**取り組む課題:**
**1.** ダイアトニック・コードの文章のうち、「「調の中心(トニック)」へ進もうとする」で始まる段落を、主な事実を残したまま箇条書きに書き直すこと。
**2.** ダイアトニック・コードの文章を、最後の文の後から書き継げ。

ダイアトニック・コードは次の3つの役割に大別できます。
基本のⅠ、Ⅳ、Ⅴの主要3和音と、構成音が近しい主要3和音と置き換え可能な副3和音がそれぞれ含まれます。

トニック(Tonic)
調の「中心、主体」となる機能を持つ和音です。
長調:Ⅰ、Ⅵm、Ⅲm
短調:Ⅰm、Ⅵ

ドミナント(Dominant)
「調の中心(トニック)」へ進もうとする機能が強い和音です。Ⅴは良く4和音として用いられ、シーファのトライトーン(全音3つ分の音程)を形成し、ドミナントの効果を増します。
長調:Ⅴ(7)、Ⅶm(♭5)
短調:Ⅴ(7)、Ⅶ(♭5)

サブドミナント(Sub Dominant)
トニックから見てドミナントとは異なる方向への進行を感じさせる和音です。
長調:Ⅳ、Ⅱm
短調:Ⅳm、Ⅱm(♭5)

基本的な進行

機能和声としてのイメージが良く現れているのは以下のようなⅤーⅠを感じさせるような進行です。

**提供情報:**

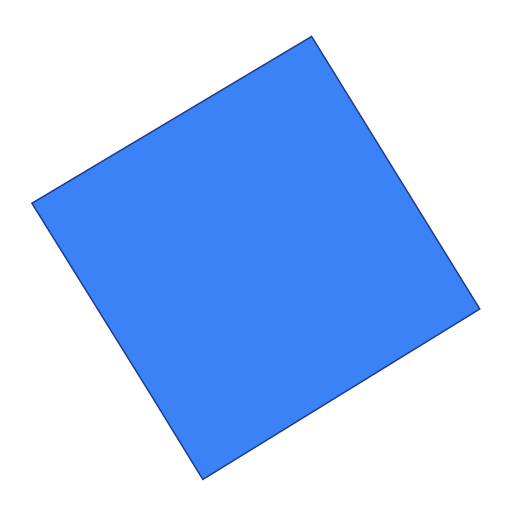 Mitchell, Texas, United States of America (orthographic projection), rotated 58°
{"feature_id": "52423323B74678572937686", "entity_name": "Mitchell", "entity_type": "district", "adm_level": 2, "iso_a3": "USA", "parent_name": "United States of America", "parent_adm1": "Texas", "projection": "orthographic", "projection_center": [-100.906, 32.307], "detail": "fine", "context": "isolated", "style": "filled", "palette": "blue", "viewbox_px": 512, "rotation_deg": 58, "n_neighbors": 0, "source": "geoboundaries", "source_scale": "gbopen_adm2", "svg_char_len": 247}
<svg xmlns="http://www.w3.org/2000/svg" viewBox="0 0 512 512"><g transform="rotate(58 256 256)"><path d="M419.5,94.3L99.2,92.5L99.2,95.2L92.5,418.1L319.4,418.7L417.3,419.5L419.5,94.3Z" fill="#3b82f6" stroke="#1e3a8a" stroke-width="1.5"/></g></svg>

**演習の解答:**
**1.**
- 調の中心(トニック)へ進もうとする機能が強い和音である。
- Ⅴは4和音として用いられることが多い。
- 4和音のⅤではシとファがトライトーン(全音3つ分の音程)を形成する。
- このトライトーンがドミナントの効果を増す。

**2.**
T - D - T
T - S - D - T
T - S - T

Tの部分には原則としてはⅠを配置しますが、同種のⅥmやⅢmで置き換え可能です。編曲するときなんかはこの辺りのリハモをまず考えたりします。
旧来の理論書では同種の和音にも順番の規則があり、機能和声の色合いが弱い副3和音から主要3和音への進行を不可としていることがあります。

この辺り、「ピストン和声」では3音だった音が根音として鳴る和音(副3から主3)と、新しい根音が鳴る和音(主3から副3)の強さの違いとして説明されています。

まとめ

ダイアトニック・コードと主3和音、副3和音の役割を意識できれば、簡単な編曲などはできるようになるので、西洋音楽に置いて基本ですがとても大切な部分ですね。